#### INSTRUCTIONS
- 1) Who wrote the poem inscribed on the reverse of the Across Wales Walk 'Wooden Spoon'?
- 2) Resume the text about the Across Wales Walk 'Wooden Spoon' right after its final sentence.

#### TEXT
***

Tom Shepherd carries the ultimate ‘cross
Wales award at the presentation ceremony
following his encounter with a peat bog
during the 1998 event
A hill too steep, a lane too long,
An O.S. map that’s printed wrong,
Every excuse to save your pride,
Why not accept, Wales is too wide!
The above poem by ‘West’ member Craig Brown is inscribed upon the reverse of the infamous Across Wales Walk ‘Wooden Spoon’. This treasured icon of the event is awarded intermittently to the most deserving entrant, checker or even outside organisation that has perhaps contributed to some ‘cock-up’, endured exceptional suffering, or just made the event a little special.

***

#### SOURCE MATERIAL
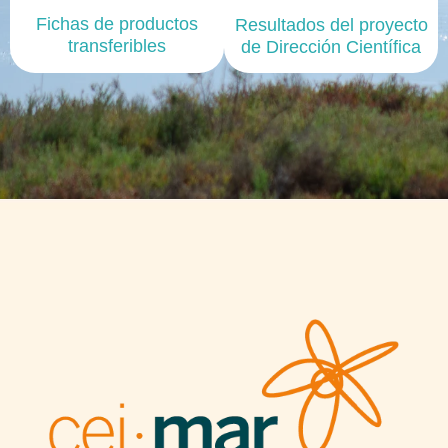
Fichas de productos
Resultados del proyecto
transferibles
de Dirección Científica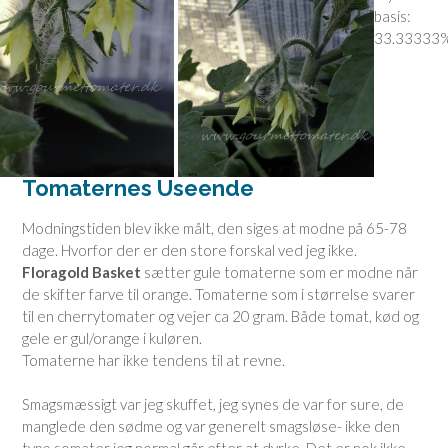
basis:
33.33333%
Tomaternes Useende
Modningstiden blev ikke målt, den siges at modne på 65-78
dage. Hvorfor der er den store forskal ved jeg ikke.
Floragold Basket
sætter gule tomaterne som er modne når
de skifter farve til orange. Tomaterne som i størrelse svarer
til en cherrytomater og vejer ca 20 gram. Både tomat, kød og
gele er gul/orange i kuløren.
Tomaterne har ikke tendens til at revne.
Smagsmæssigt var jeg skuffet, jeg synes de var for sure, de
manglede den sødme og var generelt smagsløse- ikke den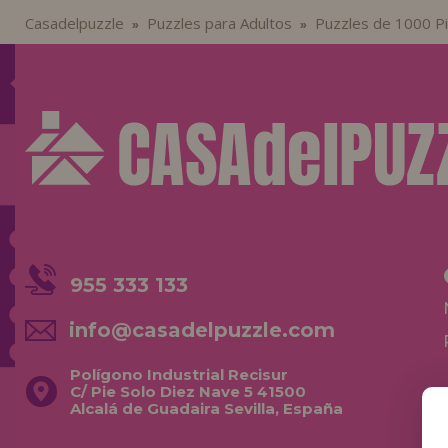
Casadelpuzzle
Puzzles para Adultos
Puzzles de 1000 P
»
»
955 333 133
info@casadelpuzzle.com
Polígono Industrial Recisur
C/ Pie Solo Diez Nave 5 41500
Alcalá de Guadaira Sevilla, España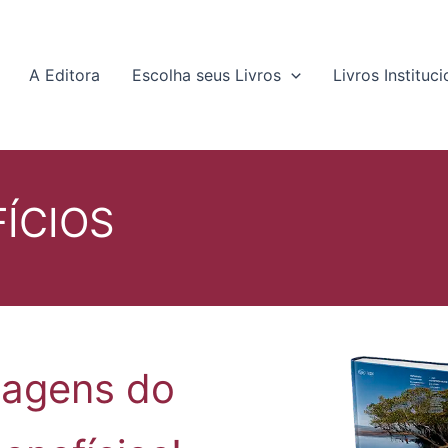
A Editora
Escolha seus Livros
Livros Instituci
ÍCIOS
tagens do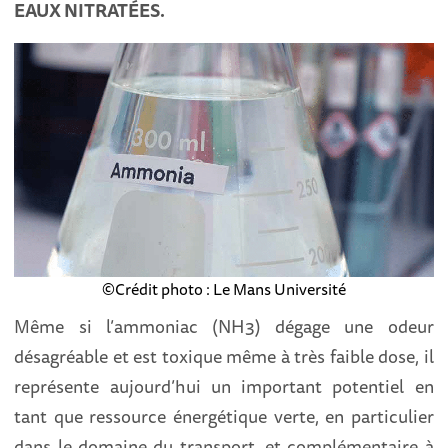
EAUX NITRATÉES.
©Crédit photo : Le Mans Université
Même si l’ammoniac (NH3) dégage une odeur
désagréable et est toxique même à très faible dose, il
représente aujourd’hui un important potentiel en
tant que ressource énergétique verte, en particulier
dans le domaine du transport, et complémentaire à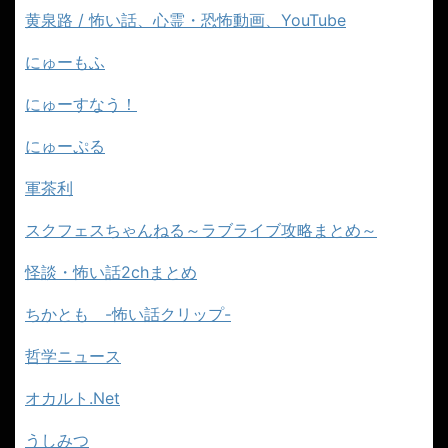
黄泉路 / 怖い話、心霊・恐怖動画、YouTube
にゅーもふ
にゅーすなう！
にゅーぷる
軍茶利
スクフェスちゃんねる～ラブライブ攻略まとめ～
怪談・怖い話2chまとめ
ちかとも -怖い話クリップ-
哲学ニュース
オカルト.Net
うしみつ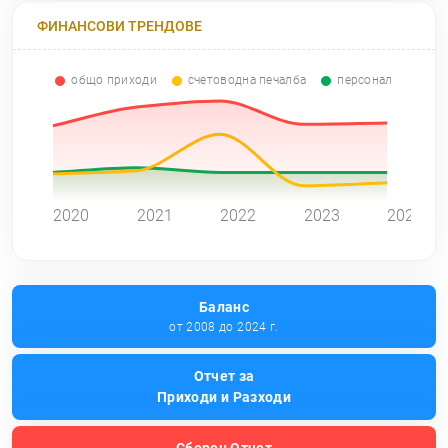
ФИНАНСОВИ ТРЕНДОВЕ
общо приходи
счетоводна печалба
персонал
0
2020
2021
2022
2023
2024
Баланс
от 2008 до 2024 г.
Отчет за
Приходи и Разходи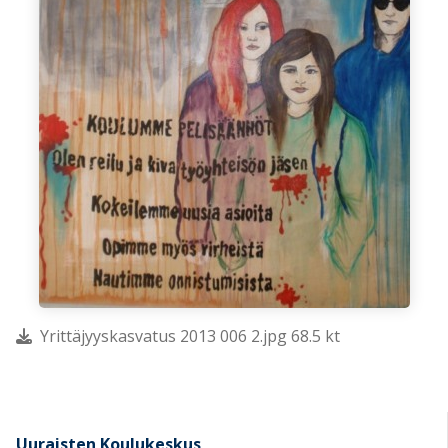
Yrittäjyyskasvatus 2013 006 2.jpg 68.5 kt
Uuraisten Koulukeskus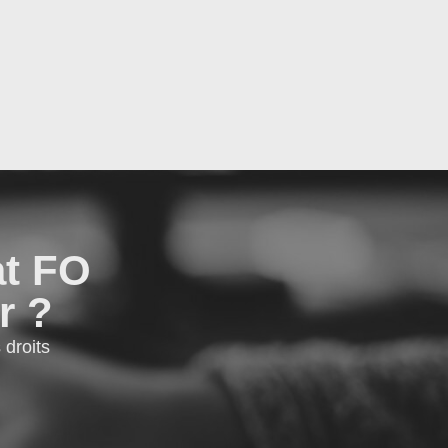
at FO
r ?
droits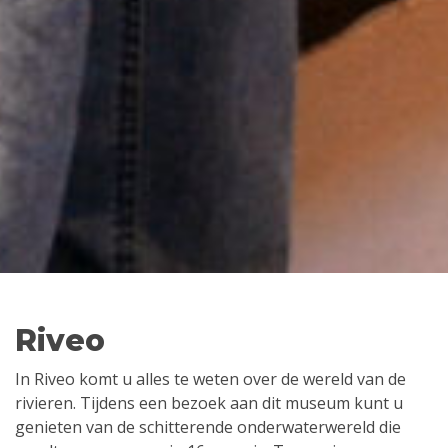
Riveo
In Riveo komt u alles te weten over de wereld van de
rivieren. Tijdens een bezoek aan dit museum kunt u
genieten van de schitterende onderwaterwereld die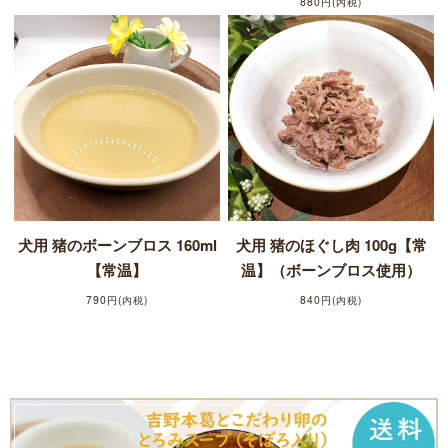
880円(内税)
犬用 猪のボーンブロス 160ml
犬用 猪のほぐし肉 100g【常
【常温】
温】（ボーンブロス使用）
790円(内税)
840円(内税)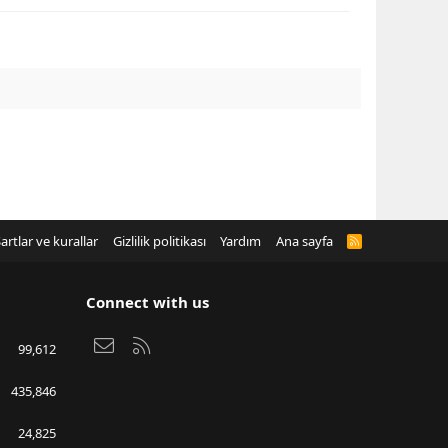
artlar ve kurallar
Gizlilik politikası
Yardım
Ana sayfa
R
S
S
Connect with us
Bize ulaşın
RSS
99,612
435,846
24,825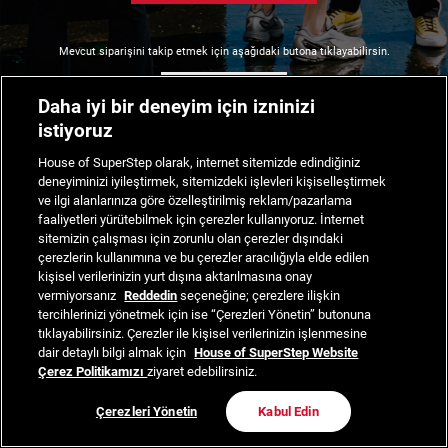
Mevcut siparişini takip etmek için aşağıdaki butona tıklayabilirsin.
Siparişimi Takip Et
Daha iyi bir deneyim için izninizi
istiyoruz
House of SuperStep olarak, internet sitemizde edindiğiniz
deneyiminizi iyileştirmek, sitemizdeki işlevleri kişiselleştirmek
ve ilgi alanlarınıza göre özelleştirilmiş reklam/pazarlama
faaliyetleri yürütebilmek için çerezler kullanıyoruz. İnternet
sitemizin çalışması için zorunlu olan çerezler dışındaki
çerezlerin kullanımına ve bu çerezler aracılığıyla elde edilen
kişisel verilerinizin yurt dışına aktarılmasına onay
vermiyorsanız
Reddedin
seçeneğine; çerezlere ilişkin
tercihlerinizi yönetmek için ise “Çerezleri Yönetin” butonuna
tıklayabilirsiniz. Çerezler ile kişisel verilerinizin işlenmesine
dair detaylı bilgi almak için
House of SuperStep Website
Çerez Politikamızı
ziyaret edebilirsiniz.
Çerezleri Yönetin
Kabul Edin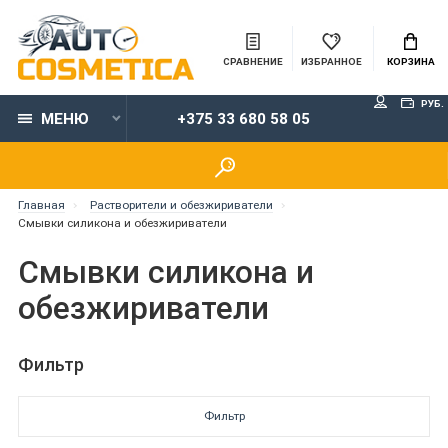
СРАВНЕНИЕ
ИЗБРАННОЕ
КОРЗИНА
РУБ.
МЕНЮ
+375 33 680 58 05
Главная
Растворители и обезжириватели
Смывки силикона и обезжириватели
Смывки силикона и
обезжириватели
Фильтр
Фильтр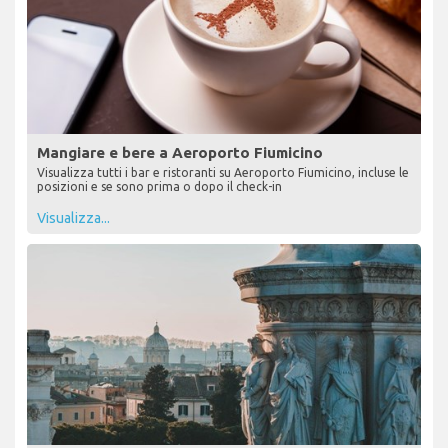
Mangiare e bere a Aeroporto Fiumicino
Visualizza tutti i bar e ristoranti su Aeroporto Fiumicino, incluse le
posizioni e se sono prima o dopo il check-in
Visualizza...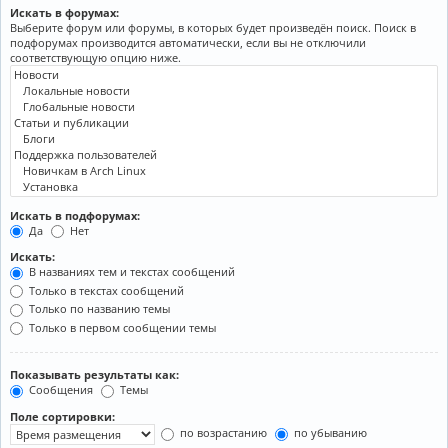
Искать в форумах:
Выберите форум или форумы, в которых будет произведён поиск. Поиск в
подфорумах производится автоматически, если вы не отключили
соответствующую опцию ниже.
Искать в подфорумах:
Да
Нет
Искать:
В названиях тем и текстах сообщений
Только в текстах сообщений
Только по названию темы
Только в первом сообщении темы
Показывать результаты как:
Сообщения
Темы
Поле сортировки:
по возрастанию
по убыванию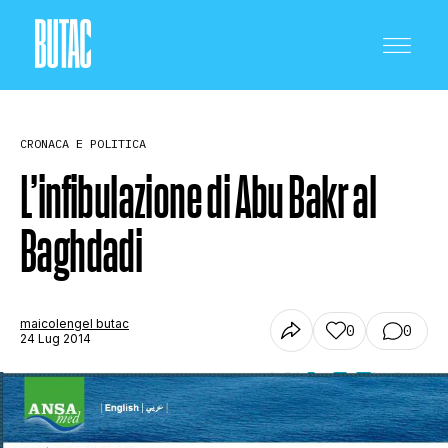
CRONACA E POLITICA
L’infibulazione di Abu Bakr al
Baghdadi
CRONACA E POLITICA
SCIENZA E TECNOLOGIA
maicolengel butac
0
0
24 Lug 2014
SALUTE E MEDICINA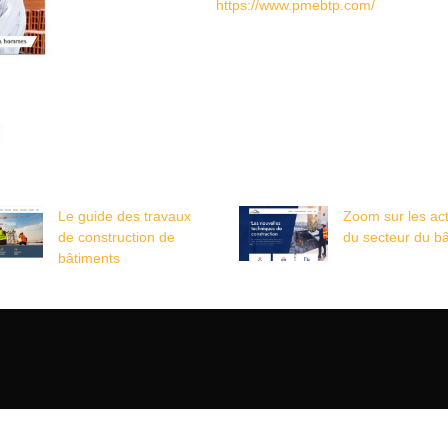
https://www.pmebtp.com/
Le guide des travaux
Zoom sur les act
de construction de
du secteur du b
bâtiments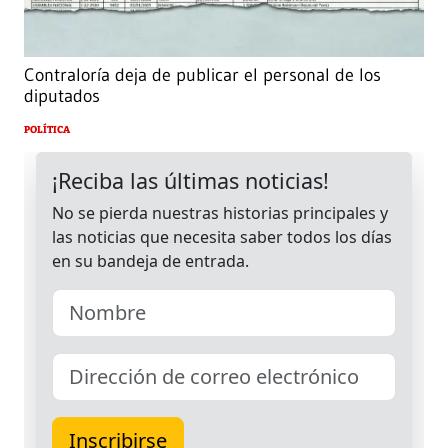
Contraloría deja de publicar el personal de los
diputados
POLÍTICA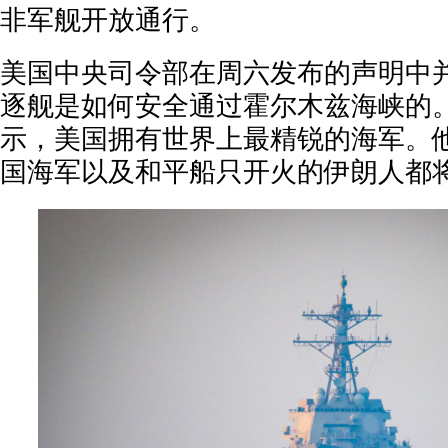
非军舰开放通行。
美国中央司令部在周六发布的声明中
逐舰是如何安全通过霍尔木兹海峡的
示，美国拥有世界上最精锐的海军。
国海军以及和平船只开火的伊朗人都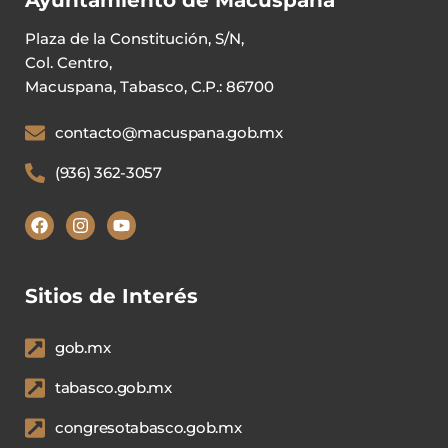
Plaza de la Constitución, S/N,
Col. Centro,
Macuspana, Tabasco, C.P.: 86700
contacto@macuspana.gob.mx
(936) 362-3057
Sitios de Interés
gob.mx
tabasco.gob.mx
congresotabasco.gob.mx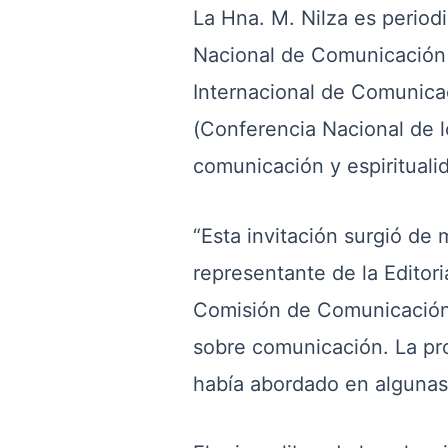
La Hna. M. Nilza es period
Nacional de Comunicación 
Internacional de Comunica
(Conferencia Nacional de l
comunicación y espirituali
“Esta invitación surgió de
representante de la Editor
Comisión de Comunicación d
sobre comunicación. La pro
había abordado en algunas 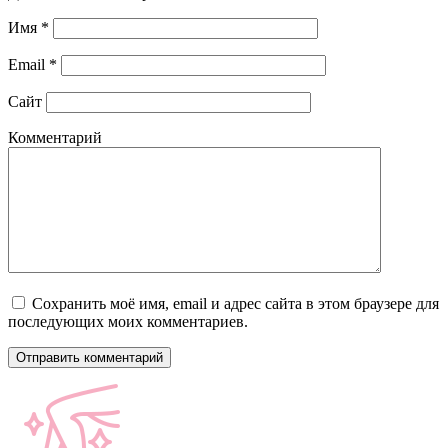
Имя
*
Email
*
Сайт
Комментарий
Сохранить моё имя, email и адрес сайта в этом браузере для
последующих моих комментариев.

***

#### RESPONSE LIST
- 1) Craig Brown, a 'West' member.

- 2)
The Across Wales Walk brings out special performances in many people, be they entrants or supporters. However, some people really rise to the challenge and, in doing so, pull-off highly noteworthy performances, or suffer horribly beyond what could normally be withstood. For example, in the early 1980’s one entrant, his shoes having succumbed to the rigours of 45 miles of road, moor and bog, was reduced to completing the event in bare feet! We felt that such performances were indeed worthy of formal recognition. Then in 1985, one enthusiastic entrant, Hilary Sive, became seriously entangled with a barbed wire fence as she approached checkpoint 2. During this manoeuvre Hilary sustained a ‘puncturing’ injury to a sensitive area of her female anatomy. The organisers recognised a case of true suffering and, unable to purchase a wooden spoon at Clarach, presented a wooden fork not only as a memento of the event, but also as a tool which to fend-off any similar fences in future. Hilary later presented her ‘T’-shirt to the organisers, the painful hole in the upper section being clearly evident. And so a tradition was born.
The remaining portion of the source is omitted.